We lost Zeus last week after a brief illness. I am currently in Northern Maine taking care of my dad - so Art & Robin were taking care of him (I won't be home till 7/14 at least it looks like).

I will update with some photos and videos later - when I can do it without crying so hard....hopefully later this week.

While we sort of saw it coming - Art said that when he got up to use the restroom at 2 am to check on Zeus - he appeared to be doing better - but when he got up at 3:30 am to get ready for work - Zeus had passed. It appeared that he passed in his sleep (Zeus' as well as while Art was sleeping...).

Photos and videos to come soon.

As near as we can tell - Zeus had turned 8 years old a little while ago.


----------



## ZRabbits (May 27, 2012)

Oh so sorry to hear. I read about Zeus and the last time I read he was holding his own.

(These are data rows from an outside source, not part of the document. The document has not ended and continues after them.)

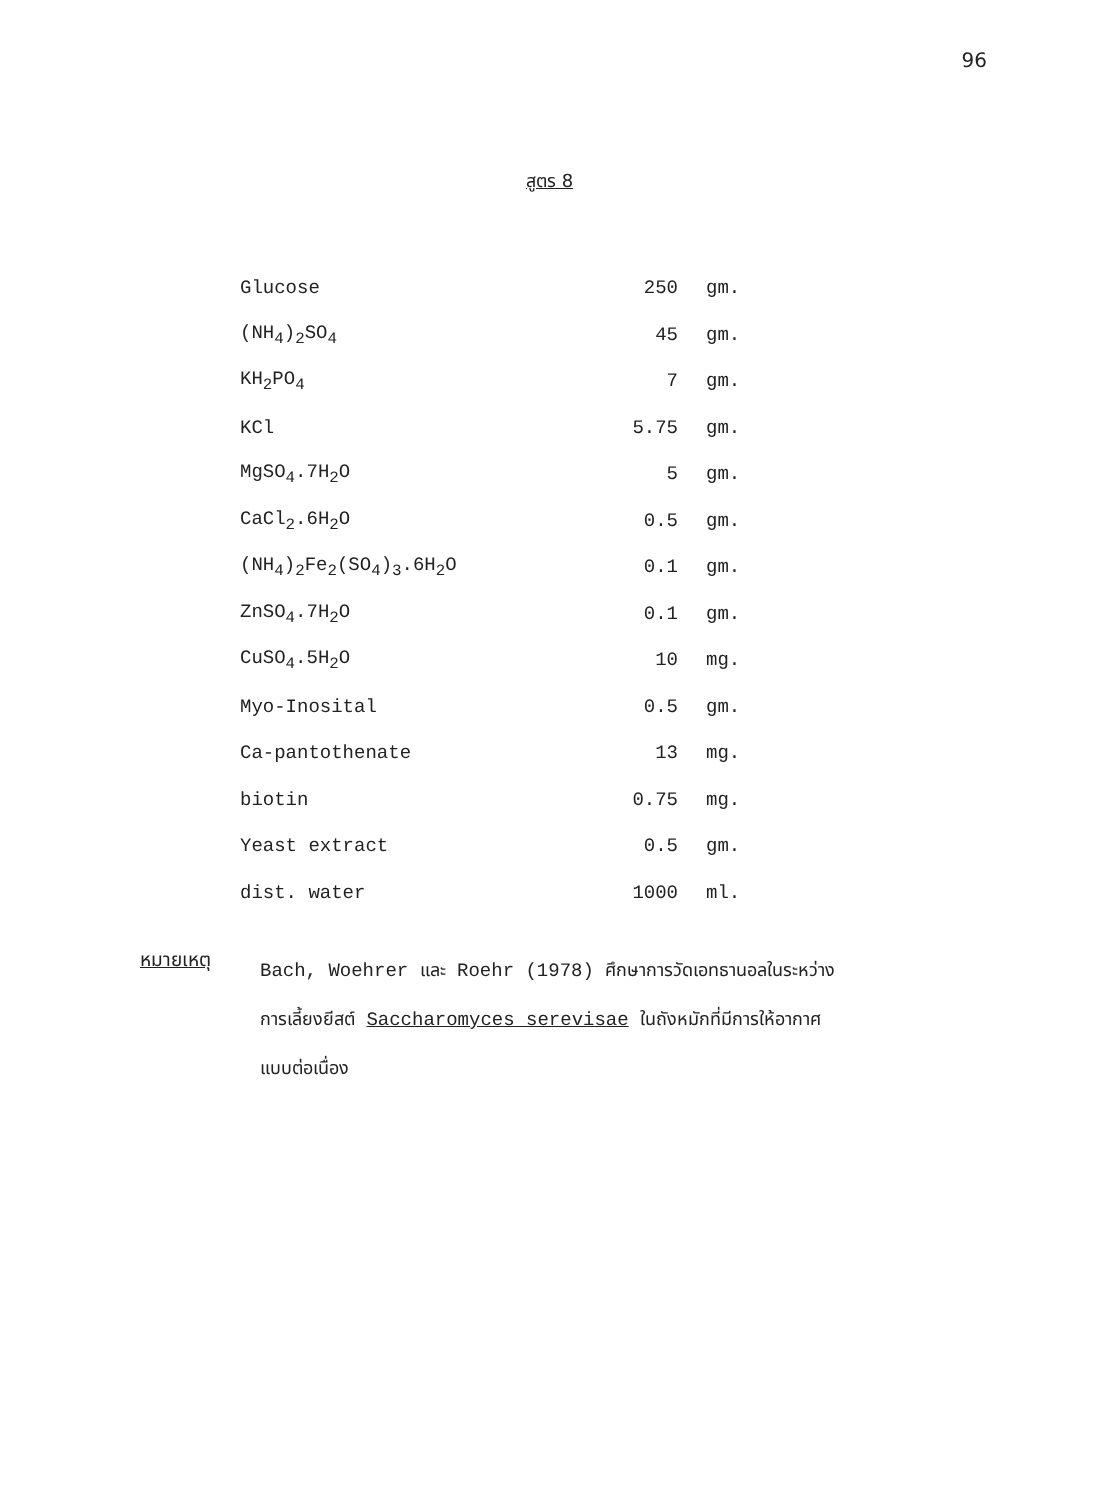96
สูตร 8
| Glucose | 250 | gm. |
| (NH<sub>4</sub>)<sub>2</sub>SO<sub>4</sub> | 45 | gm. |
| KH<sub>2</sub>PO<sub>4</sub> | 7 | gm. |
| KCl | 5.75 | gm. |
| MgSO<sub>4</sub>.7H<sub>2</sub>O | 5 | gm. |
| CaCl<sub>2</sub>.6H<sub>2</sub>O | 0.5 | gm. |
| (NH<sub>4</sub>)<sub>2</sub>Fe<sub>2</sub>(SO<sub>4</sub>)<sub>3</sub>.6H<sub>2</sub>O | 0.1 | gm. |
| ZnSO<sub>4</sub>.7H<sub>2</sub>O | 0.1 | gm. |
| CuSO<sub>4</sub>.5H<sub>2</sub>O | 10 | mg. |
| Myo-Inosital | 0.5 | gm. |
| Ca-pantothenate | 13 | mg. |
| biotin | 0.75 | mg. |
| Yeast extract | 0.5 | gm. |
| dist. water | 1000 | ml. |
หมายเหตุ
Bach, Woehrer และ Roehr (1978) ศึกษาการวัดเอทธานอลในระหว่างการเลี้ยงยีสต์ Saccharomyces serevisae ในถังหมักที่มีการให้อากาศแบบต่อเนื่อง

So so sorry. It sounds like he quietly went. My heartfelt condolences for your loss of your Baby Boy. 

K


----------



## gmas rabbit (May 27, 2012)

I am so sorry for your loss of Zeus. Makes it harder because you weren't there. I am sure that he is happily binking at the bridge and he was well looked after and loved by yourself , Art and Robin.


----------



## LakeCondo (May 27, 2012)

He had a good life with you & he certainly knew he was loved.


----------



## JadeIcing (May 27, 2012)

RIP Zeus I can't believe I won't ever talk to your mom and have you interrupt us by trying to steal things you should have. Say hi to all those we lost, tell them we miss them.


----------



## SnowyShiloh (May 27, 2012)

Peg, so sorry about Zeus!! I didn't realize he was so old. Didn't you get him from another forum member from Texas (sorry, I forgot her username) about 3 years ago? Zeus was a very special boy and will be remembered by many!


----------



## JimD (May 28, 2012)

I'm so sorry, Peg 

Binkie free Zeus!
We'll see you on the other side.

ray::rainbow:


----------



## Kipcha (May 28, 2012)

I am so sorry for your loss  Zeus seemed like such an awesome boy.

Rest in Peace Zeus.


----------



## Bunnylova4eva (May 28, 2012)

I'm so sorry to hear about Zeus~Binky free buddy :rainbow::rose:


----------



## Nancy McClelland (May 30, 2012)

We're so sorry to hear on Zeus's passing to the bridge. We lost our little old girl Coal last week. She was 13 1/2 years old, but no amount of time is ever enough. Rest in peace big boy.


----------



## LuvaBun (Jun 5, 2012)

Oh No! I'm so sorry, Peg. Zeus was such a character. I hope he and Tiny get along OK, or there could be trouble in Paradise.

God Bless, Zeus. 

Jan


----------



## agnesthelion (Jun 5, 2012)

So sorry to hear about your loss. It is so hard to lose someone we love. Hang in there.


----------



## Nela (Jun 9, 2012)

I'm very sorry to hear about your babyboy.


----------



## blondiesmommie (Jun 9, 2012)

Ohhhh bye bye Zeus  so sorry to hear this


----------



## fuzz16 (Jun 9, 2012)

He was such a joy to read about on your blog. Im so sorry to see his name here. Binky free Zeus


----------